In 1972, the Michigan Legislature enacted the Michigan no-fault insurance act,[1] which became effective on October 1, 1973.  One avowed purposes of the no-fault act was to reduce litigation related to automobile accidents.  In 2016, the last year for which annual statistics are available, however, almost half of all civil cases pending in Michigan trial courts were related to automobile negligence claims.  Therefore, it is not surprising that one of the most significant decisions by the Michigan Supreme Court in 2017 related to the interpretation of the Michigan no-fault insurance act: Covenant Medical Center, Inc. v.
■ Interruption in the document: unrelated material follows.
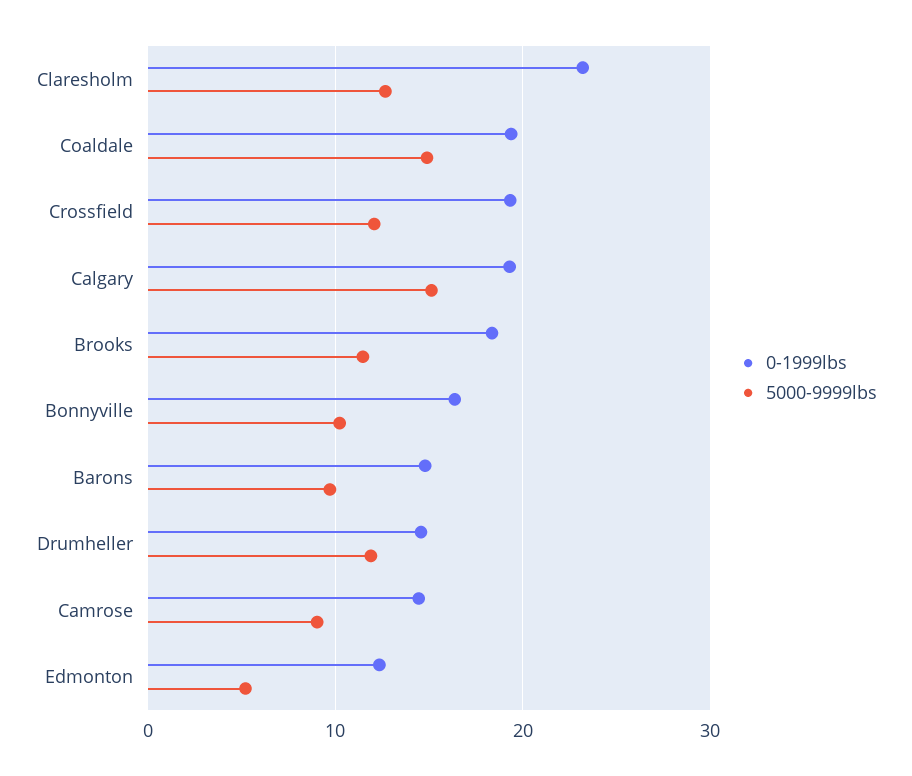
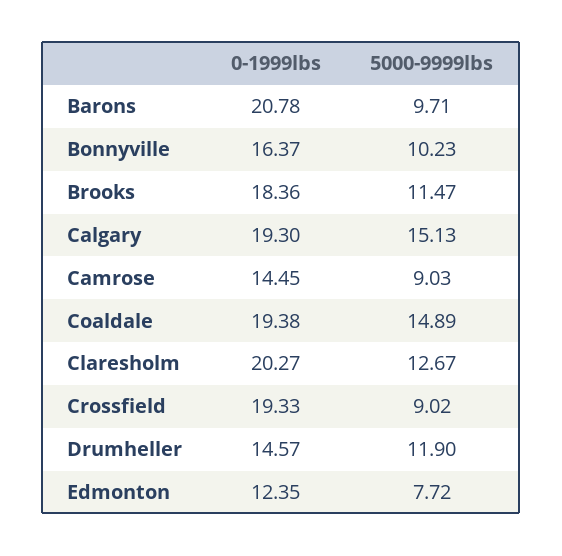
0-1999lbs, Claresholm: 23 -> 20.27
5000-9999lbs, Crossfield: 12 -> 9.02
0-1999lbs, Barons: 15 -> 20.78
5000-9999lbs, Edmonton: 5 -> 7.72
State Farm, 500 Mich. 191; 895 N.W.2d 490 (2017). 

To try to achieve the Legislature’s goal of reducing litigation, the no-fault act abolished all tort liability arising out of automobile accidents except as otherwise provided by the no-fault act.[2]  The act also created statutory causes of action to allow persons injured in an accident to recover for medical benefits and wages loss from their insurance carriers and for non-economic damages from a driver who had caused the accident.[3]  The question before the Michigan Supreme Court in Covenant was whether the no-fault statute also created a cause of action to allow healthcare providers to sue insurance carriers directly to recover for the value of the services performed by the providers.  A series of published and unpublished decisions by the Michigan Court of Appeals had long recognized such a cause of action, but the Michigan Supreme Court had never considered the issue before Covenant

In a decision authored by Michigan Supreme Court Justice Brian K. Zahra, Covenant held that the Michigan no-fault act did not create a statutory cause of action for health care providers.  In this decision, Justice Zahra restated the well-known legal principles that interpreting statutes begins with the text of the statute and that Michigan courts enforce clear and unambiguous statutes as written.  The opinion then determined if the Michigan Court of Appeals had followed these guiding principles when recognizing the existence of a direct cause of action for healthcare providers.  After a careful review, Justice Zahra concluded that the Court of Appeals decisions had not performed the required statutory analysis before finding that this cause of action existed.    

As a result, the Covenant opinion then turned to the text of the no-fault act that had been cited by the plaintiff to justify a finding that healthcare providers had a direct cause of action.  Covenant confirms that following statutory language is not always a simple task.  Instead, in cases being faithful to the law that exists may require a very careful parsing of the words that were chosen by the Legislature to determine what the statute requires.  The Covenant decision exhaustively reviewed the text, sentence by sentence, before holding that the Michigan no-fault act does not create the direct cause of action that the healthcare provider believed existed.  Therefore, it reversed the Court of Appeals and reinstated the trial court decision dismissing the provider’s claims with prejudice. 

Critics of the result in Covenant offer many reasons why healthcare providers should be able to pursue a direct cause of action against insurance carriers of persons they have treated.  In reaching its decision, the Michigan Supreme Court followed the language of the no-fault act as it currently exists because “ ‘it is to the words of the statute itself that a citizen first looks for guidance in directing his actions’ because ‘the essence of the rule of law’ is ‘to know in advance what the  rules of society are’ ”.[4]  Courts that follow statutory language provide another enormous benefit for citizens.  If the People of the state of Michigan disagree with the result in Covenant, then the Michigan Legislature can amend the no-fault act to change the result by expressly creating a statutory cause of action for healthcare providers.  By allowing the Legislature to resolve this type of policy dispute, not the Courts, the rule of law is preserved in Michigan. 


[1]  Mich. Comp. Laws § 500.3101 et seq.

[2] Mich. Comp. Laws § 500.3135(3). 

[3] See, e.g., Mich. Comp. Laws §§ 500.3105 and 500.3107. 

[4] 500 N.W.2d at 496, n. 16 (citing Robinson v. Detroit, 462 Mich. 439, 467, 613 N.W.2d 307 (2000)).